K. An important function of the Charter is to increase the prominence of fundamental rights and to make them more visible, but Protocol No 30 gives rise to legal uncertainty and political confusion, thereby undermining the efforts of the Union to reach and maintain a uniformly high and equal level of rights protection.
L. If Protocol No 30 were ever to be interpreted as limiting the scope or force of the provisions of the Charter, the effect would be to diminish the protection of fundamental rights and freedoms afforded to people in Poland, in the United Kingdom and, prospectively, in the Czech Republic,
M. The Czech Parliament ratified the Treaty of Lisbon precisely as it had been signed, without any reservation or qualification whatsoever concerning full adherence by the Czech Republic to the Charter(2)
N. The Czech Senate, in its Resolution 330 of 6 October 2011, opposed the application to the Czech Republic of Protocol No 30 on the ground that it would lower standards of protection of fundamental rights and freedoms afforded to Czech citizens. The Czech Senate also questioned the – ambiguous – constitutional circumstances in which the matter was first raised by the President of the Republic only after the parliamentary ratification of the Treaty of Lisbon had been completed.
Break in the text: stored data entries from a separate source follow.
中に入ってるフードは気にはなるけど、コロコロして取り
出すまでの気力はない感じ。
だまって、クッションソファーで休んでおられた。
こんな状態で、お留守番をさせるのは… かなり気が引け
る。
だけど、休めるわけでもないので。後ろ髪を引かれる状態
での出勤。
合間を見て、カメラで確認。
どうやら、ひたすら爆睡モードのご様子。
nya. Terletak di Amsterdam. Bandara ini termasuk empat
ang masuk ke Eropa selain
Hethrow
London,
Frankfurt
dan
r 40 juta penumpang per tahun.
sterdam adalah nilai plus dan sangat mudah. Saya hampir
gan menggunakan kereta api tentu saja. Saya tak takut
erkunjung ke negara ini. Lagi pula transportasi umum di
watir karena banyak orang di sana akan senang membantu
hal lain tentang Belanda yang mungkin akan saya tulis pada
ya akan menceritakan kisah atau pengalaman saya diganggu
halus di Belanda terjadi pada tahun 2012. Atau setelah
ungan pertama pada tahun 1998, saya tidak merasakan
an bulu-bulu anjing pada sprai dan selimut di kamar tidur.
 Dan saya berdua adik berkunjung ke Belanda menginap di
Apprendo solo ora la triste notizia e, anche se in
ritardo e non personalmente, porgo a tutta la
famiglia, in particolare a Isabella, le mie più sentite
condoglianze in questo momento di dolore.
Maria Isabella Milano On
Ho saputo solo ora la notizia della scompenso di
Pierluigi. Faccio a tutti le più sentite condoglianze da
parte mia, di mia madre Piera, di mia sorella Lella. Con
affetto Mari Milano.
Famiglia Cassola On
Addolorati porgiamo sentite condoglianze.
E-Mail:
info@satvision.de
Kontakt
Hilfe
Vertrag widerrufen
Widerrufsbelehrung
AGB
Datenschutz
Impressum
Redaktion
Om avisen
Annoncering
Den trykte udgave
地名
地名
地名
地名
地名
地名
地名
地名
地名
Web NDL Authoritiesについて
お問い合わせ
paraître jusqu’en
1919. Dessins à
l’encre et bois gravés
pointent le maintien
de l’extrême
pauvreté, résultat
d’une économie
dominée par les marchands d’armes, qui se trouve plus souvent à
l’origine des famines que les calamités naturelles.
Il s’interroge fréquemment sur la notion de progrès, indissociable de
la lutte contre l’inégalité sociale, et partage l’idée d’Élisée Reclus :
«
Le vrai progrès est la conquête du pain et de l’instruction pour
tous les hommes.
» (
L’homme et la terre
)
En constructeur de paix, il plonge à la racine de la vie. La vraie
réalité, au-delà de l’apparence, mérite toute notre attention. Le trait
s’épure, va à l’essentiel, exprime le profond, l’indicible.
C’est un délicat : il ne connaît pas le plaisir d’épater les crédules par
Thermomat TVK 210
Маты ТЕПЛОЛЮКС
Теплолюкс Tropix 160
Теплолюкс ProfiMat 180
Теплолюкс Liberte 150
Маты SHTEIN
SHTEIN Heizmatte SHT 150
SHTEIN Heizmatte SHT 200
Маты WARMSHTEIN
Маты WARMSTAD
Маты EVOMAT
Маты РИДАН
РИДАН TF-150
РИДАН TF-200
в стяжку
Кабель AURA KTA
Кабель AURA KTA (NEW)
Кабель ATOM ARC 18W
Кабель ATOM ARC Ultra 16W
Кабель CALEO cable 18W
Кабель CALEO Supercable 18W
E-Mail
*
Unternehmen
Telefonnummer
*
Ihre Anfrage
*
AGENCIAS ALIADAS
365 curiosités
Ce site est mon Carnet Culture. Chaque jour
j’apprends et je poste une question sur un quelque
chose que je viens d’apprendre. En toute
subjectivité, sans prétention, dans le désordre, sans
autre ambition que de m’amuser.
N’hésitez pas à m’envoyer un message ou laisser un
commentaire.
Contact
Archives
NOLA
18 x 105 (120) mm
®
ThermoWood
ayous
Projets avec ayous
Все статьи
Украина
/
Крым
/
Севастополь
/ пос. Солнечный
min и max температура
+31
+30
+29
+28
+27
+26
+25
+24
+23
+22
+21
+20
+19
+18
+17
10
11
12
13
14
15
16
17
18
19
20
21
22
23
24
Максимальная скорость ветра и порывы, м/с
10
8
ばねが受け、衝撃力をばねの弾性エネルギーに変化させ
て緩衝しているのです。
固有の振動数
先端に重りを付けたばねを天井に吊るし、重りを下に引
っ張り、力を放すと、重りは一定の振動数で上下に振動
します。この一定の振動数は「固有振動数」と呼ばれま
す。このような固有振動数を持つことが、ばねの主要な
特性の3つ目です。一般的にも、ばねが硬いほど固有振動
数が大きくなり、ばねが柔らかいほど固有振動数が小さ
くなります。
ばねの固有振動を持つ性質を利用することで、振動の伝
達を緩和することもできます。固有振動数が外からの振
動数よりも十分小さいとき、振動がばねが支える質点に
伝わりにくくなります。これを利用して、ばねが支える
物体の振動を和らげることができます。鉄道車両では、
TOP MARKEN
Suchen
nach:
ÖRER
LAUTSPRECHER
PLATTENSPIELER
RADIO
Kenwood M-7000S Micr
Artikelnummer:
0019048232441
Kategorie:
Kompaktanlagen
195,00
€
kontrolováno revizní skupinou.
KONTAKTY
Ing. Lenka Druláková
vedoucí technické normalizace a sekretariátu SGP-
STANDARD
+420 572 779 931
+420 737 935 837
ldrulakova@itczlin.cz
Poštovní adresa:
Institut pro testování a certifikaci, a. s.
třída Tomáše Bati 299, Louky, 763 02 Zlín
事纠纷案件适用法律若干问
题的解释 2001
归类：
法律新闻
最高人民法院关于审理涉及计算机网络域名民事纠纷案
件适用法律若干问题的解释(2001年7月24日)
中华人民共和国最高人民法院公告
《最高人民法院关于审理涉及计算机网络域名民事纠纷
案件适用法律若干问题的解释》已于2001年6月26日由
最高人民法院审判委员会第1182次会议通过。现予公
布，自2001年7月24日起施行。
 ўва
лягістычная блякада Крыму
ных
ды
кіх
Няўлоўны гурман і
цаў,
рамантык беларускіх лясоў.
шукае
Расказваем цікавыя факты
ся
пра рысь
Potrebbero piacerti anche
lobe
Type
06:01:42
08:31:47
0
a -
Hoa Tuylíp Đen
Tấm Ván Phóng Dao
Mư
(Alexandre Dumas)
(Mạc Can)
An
O. The Czech Constitutional Court dismissed two petitions in 2008 and 2009, finding the Treaty of Lisbon to be fully in accordance with Czech constitutional law, but the possibility cannot be ruled out that a petition against the proposed amendment of the Treaties will be lodged at the same Court.
P. Parliament, in a spirit of sincere cooperation, is duty bound to give its opinion to the European Council on all Treaty changes that are proposed, irrespective of their significance, but it is in no way bound to agree with the European Council.
Q. Doubts persist as to the willingness of the Czech Parliament to complete the ratification of the new protocol aimed at extending the application of Protocol No 30 to the Czech Republic; in the event that the European Council decides to examine the proposed amendment, other Member States might wish not to start their ratification procedures until the Czech Republic has completed its own,
1. Calls on the European Council not to examine the proposed amendment of the Treaties;
2. Instructs its President to forward this resolution as its position to the European Council, the Council, the Commission, the government and parliament of the Czech Republic and the parliaments of the other Member States.